Both realism and liberalism believe that the world is a dangerous place. Both realize that countries can go to war with one another and destroy one another. Both realize that there is no world government in place that can prevent countries from doing harm to one another.
Both realism and liberalism believe that military power is important. Both sides understand that states can use military power to get what they want. They are both aware that countries without military power can be abused by other countries.
While these are important similarities, they are less important than the differences. First, realists believe that military power is the only relevant kind of power. Realists do not believe that things like “soft power” can be at all important. By contrast, liberals believe that military power is only one kind of power and that it is not even the most important kind of power in many cases. Instead, they believe that things like economic power and moral power can be more important than military might.
Second, realists believe that there is no point to international institutions because they cannot force countries to comply. They believe, for example, that the United Nations is pointless because it cannot keep a country from doing what it wants (say, for example, that it cannot prevent Russia from annexing the Crimea). Liberals understand that the UN cannot force countries to obey, but they believe that it is still very important. They believe that international organizations give countries ways in which to cooperate with one another and to gain one another’s trust.

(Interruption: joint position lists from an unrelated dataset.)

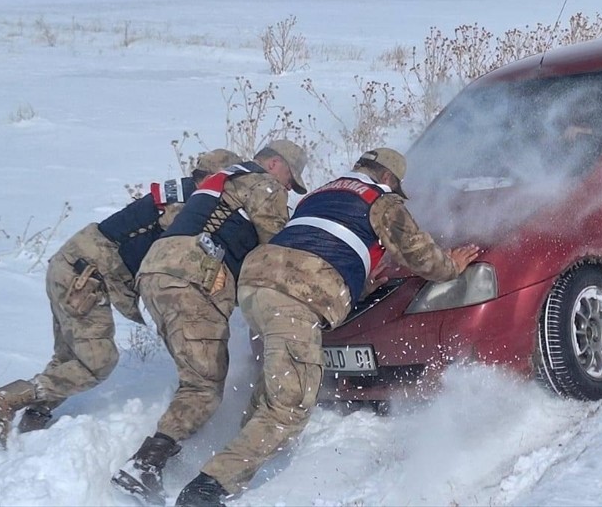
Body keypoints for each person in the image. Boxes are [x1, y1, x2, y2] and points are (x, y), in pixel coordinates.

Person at [174, 147, 480, 507]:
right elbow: (419, 253)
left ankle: (232, 448)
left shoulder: (322, 193)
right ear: (387, 179)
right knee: (289, 406)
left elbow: (319, 244)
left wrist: (358, 283)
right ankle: (207, 489)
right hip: (294, 297)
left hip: (257, 285)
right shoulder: (380, 199)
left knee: (273, 387)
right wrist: (452, 266)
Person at [0, 148, 241, 449]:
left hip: (71, 267)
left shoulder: (174, 191)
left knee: (68, 359)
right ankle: (6, 399)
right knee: (97, 363)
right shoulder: (189, 201)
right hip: (84, 278)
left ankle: (33, 422)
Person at [112, 139, 307, 505]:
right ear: (276, 165)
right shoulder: (263, 183)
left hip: (157, 272)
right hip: (196, 279)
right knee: (204, 386)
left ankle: (159, 456)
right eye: (289, 181)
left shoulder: (220, 178)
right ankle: (143, 467)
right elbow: (275, 251)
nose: (286, 190)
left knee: (197, 378)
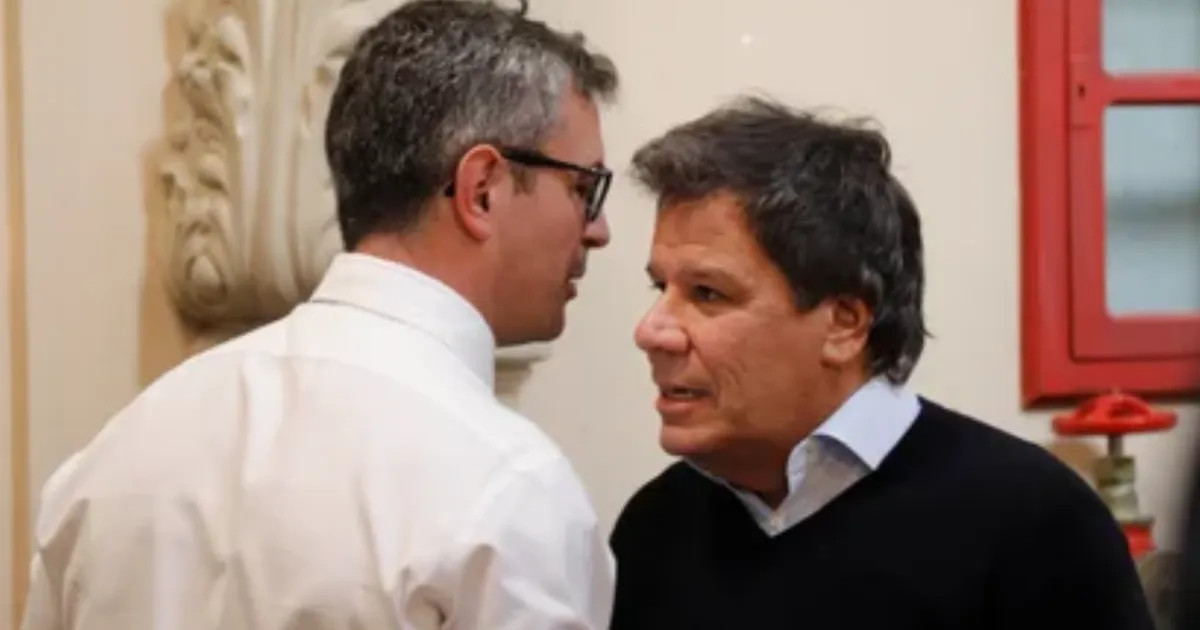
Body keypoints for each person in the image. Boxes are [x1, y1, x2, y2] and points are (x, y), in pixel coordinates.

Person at [20, 2, 619, 629]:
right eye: (584, 188)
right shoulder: (508, 489)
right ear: (482, 189)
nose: (598, 230)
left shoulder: (119, 451)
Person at [609, 96, 1155, 629]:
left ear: (844, 324)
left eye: (707, 293)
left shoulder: (1034, 522)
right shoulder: (655, 528)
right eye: (660, 288)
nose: (651, 331)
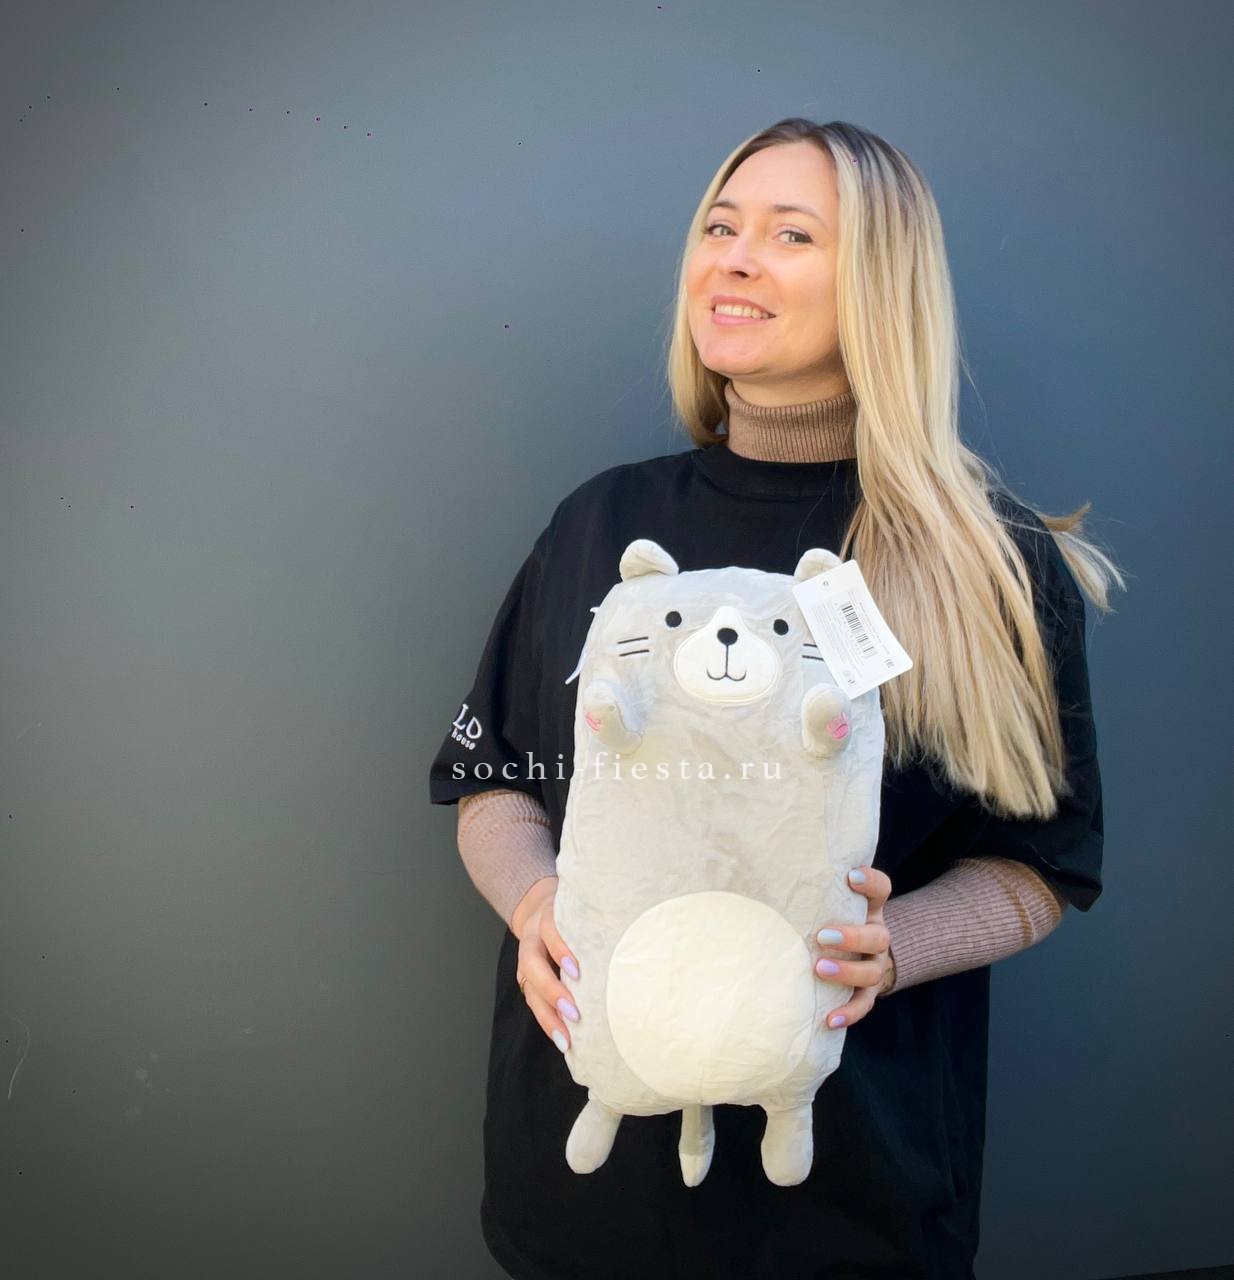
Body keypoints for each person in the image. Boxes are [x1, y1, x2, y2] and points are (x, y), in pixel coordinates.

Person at [427, 117, 1123, 1280]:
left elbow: (1041, 866)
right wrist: (538, 902)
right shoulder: (600, 524)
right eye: (720, 226)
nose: (735, 259)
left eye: (790, 234)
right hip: (590, 1182)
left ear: (878, 286)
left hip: (851, 1193)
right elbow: (495, 779)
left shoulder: (987, 563)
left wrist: (887, 947)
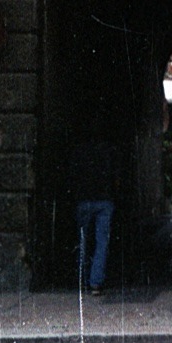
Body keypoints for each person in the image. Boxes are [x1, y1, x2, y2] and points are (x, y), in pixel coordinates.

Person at [69, 126, 118, 294]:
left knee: (82, 240)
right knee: (102, 242)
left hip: (83, 199)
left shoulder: (78, 151)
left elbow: (72, 175)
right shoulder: (108, 150)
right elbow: (115, 175)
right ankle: (95, 282)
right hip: (104, 199)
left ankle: (82, 279)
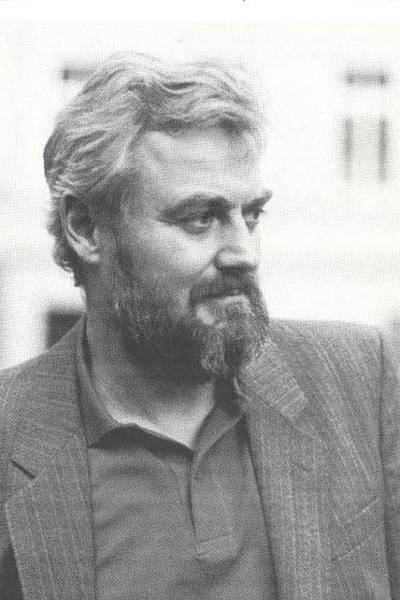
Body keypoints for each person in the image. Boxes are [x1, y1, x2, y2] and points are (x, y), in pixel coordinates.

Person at [0, 52, 399, 600]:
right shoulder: (11, 433)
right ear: (86, 227)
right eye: (200, 219)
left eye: (251, 215)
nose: (243, 253)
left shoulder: (362, 383)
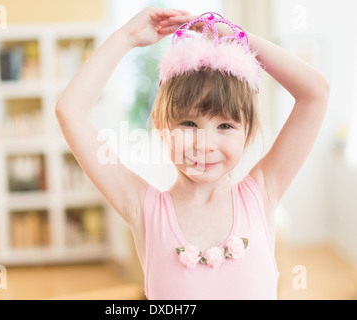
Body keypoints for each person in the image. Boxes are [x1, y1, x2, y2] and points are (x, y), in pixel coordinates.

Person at [55, 8, 330, 300]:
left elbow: (316, 92)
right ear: (162, 127)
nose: (205, 144)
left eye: (225, 125)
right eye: (189, 123)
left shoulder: (261, 192)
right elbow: (69, 112)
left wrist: (231, 35)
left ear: (248, 134)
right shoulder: (143, 207)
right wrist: (126, 37)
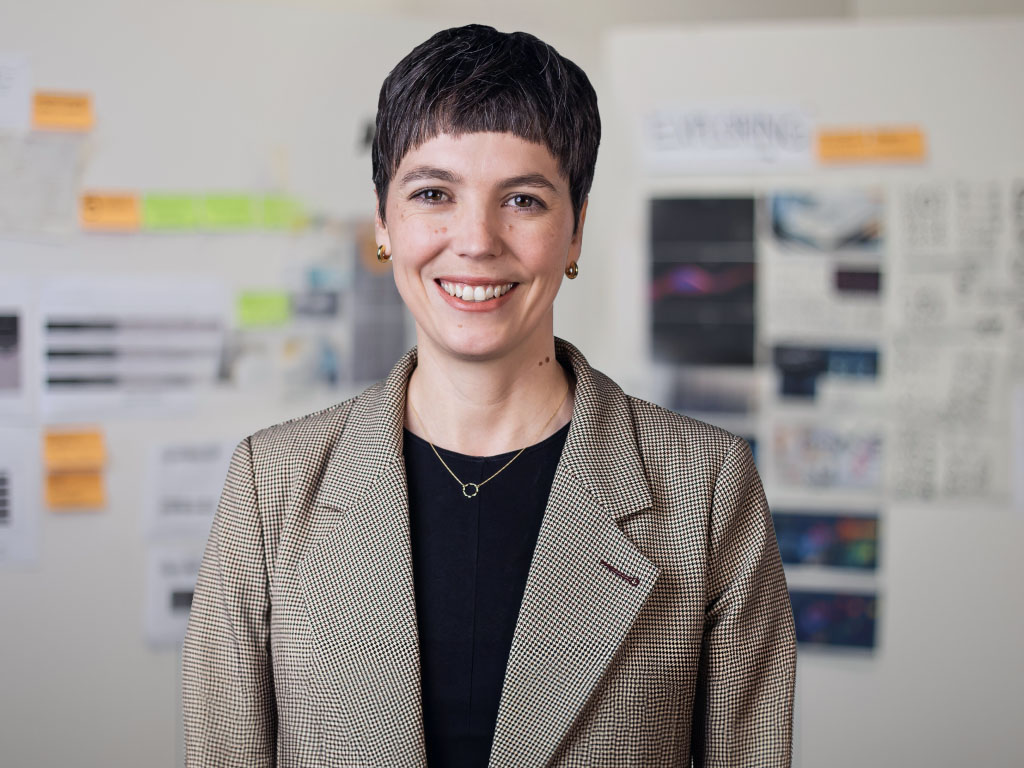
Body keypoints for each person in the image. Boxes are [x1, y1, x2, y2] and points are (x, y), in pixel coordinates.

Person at [182, 24, 796, 768]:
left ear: (575, 232)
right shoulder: (269, 486)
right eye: (433, 193)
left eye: (525, 200)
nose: (475, 240)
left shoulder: (707, 489)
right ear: (383, 221)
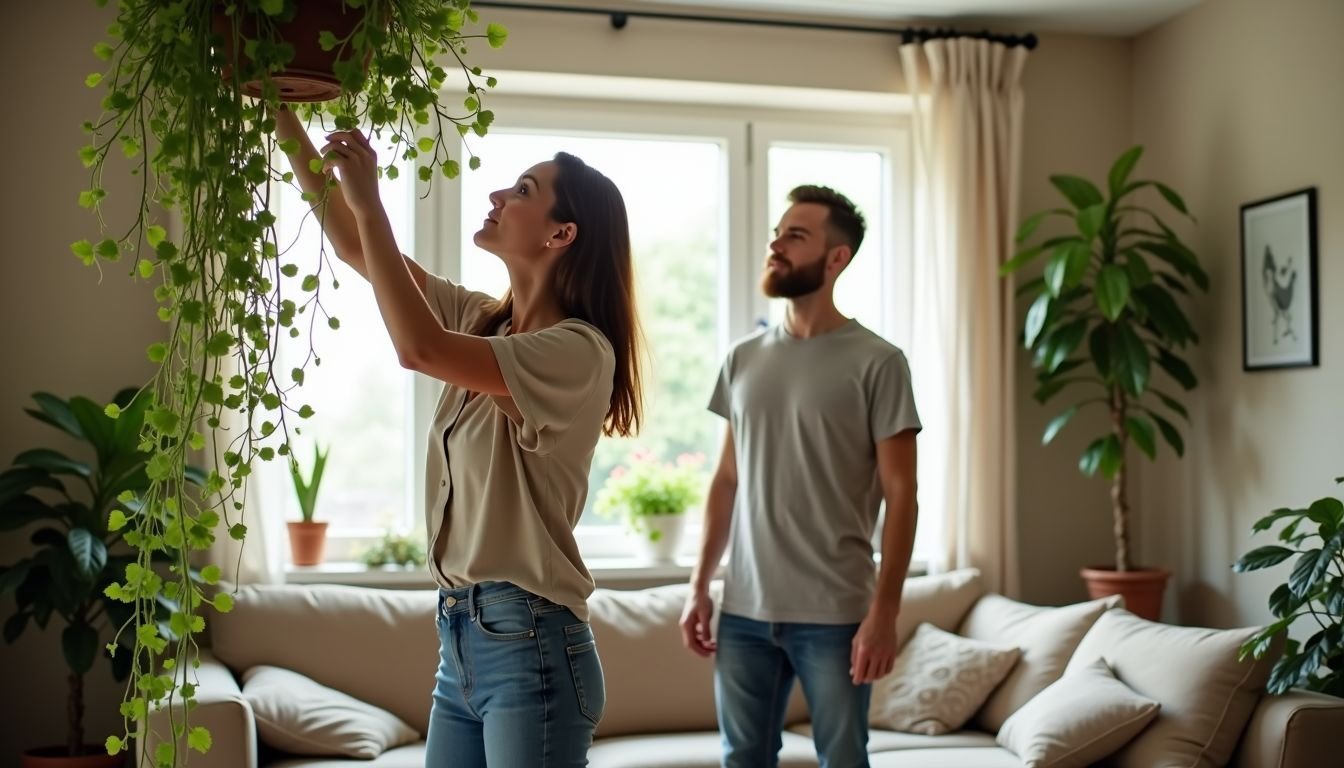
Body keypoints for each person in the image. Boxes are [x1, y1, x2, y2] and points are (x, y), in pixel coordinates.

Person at [276, 108, 642, 767]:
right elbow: (357, 245)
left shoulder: (579, 351)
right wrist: (276, 111)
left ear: (562, 233)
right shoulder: (484, 323)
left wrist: (374, 203)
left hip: (531, 641)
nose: (499, 195)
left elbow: (419, 348)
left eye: (523, 190)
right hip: (462, 638)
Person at [679, 185, 921, 768]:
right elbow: (726, 481)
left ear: (836, 258)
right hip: (744, 611)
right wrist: (699, 586)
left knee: (843, 758)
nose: (776, 243)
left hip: (837, 615)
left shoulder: (878, 362)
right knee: (743, 760)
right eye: (778, 232)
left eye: (796, 235)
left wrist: (884, 611)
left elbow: (902, 494)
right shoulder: (742, 357)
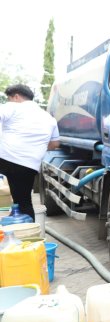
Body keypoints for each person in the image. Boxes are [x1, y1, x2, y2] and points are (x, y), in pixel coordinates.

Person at [0, 84, 59, 220]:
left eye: (9, 98)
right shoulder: (49, 118)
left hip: (5, 158)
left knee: (18, 198)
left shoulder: (13, 106)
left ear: (16, 96)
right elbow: (55, 143)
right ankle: (29, 234)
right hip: (29, 165)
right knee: (24, 202)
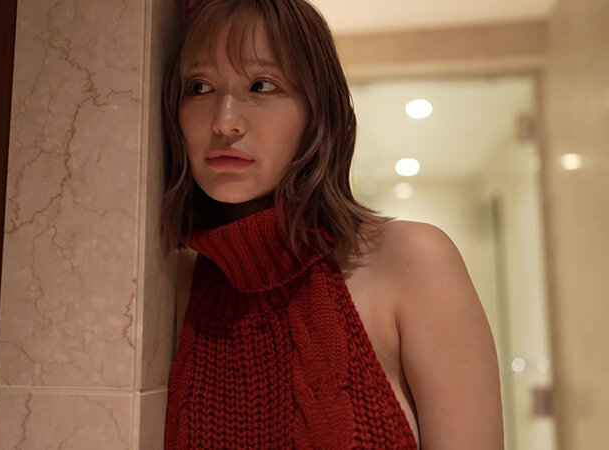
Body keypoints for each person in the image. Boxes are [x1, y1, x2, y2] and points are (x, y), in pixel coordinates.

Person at [159, 0, 504, 448]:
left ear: (318, 112)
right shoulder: (171, 286)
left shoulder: (412, 262)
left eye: (262, 85)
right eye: (200, 87)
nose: (225, 122)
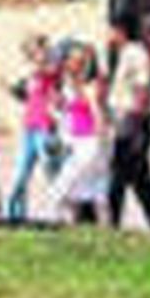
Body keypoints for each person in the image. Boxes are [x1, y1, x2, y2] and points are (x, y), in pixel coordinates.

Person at [104, 8, 150, 232]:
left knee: (118, 176)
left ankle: (112, 222)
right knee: (139, 180)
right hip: (126, 120)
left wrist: (134, 123)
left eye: (111, 29)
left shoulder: (136, 54)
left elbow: (142, 88)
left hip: (133, 121)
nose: (108, 34)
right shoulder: (125, 53)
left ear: (120, 30)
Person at [42, 42, 108, 224]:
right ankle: (98, 231)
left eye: (75, 61)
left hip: (90, 142)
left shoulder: (90, 86)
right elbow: (63, 111)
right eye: (69, 60)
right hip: (77, 141)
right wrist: (55, 111)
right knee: (91, 192)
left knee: (61, 188)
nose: (68, 64)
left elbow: (97, 112)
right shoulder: (68, 86)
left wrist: (102, 141)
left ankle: (54, 224)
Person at [5, 31, 59, 223]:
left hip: (46, 128)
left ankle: (66, 213)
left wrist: (37, 63)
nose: (35, 55)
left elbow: (47, 71)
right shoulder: (32, 75)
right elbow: (28, 97)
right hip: (29, 127)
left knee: (53, 173)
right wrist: (13, 89)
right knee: (20, 174)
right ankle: (15, 216)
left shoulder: (51, 70)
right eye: (33, 52)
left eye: (38, 50)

The last major difference between the two that I will address here is the two theories’ different views on what states want. Realists argue that all states have the same interest. All states are interested in increasing their power in the world. Liberals do not agree. They say that there are many states that really do not try to increase their power (remember that power is only defined for realists in military terms) and that we cannot understand other states unless we understand what it is that they want.
These differences (along with many others) greatly outweigh the similarities between these two theories of international relations.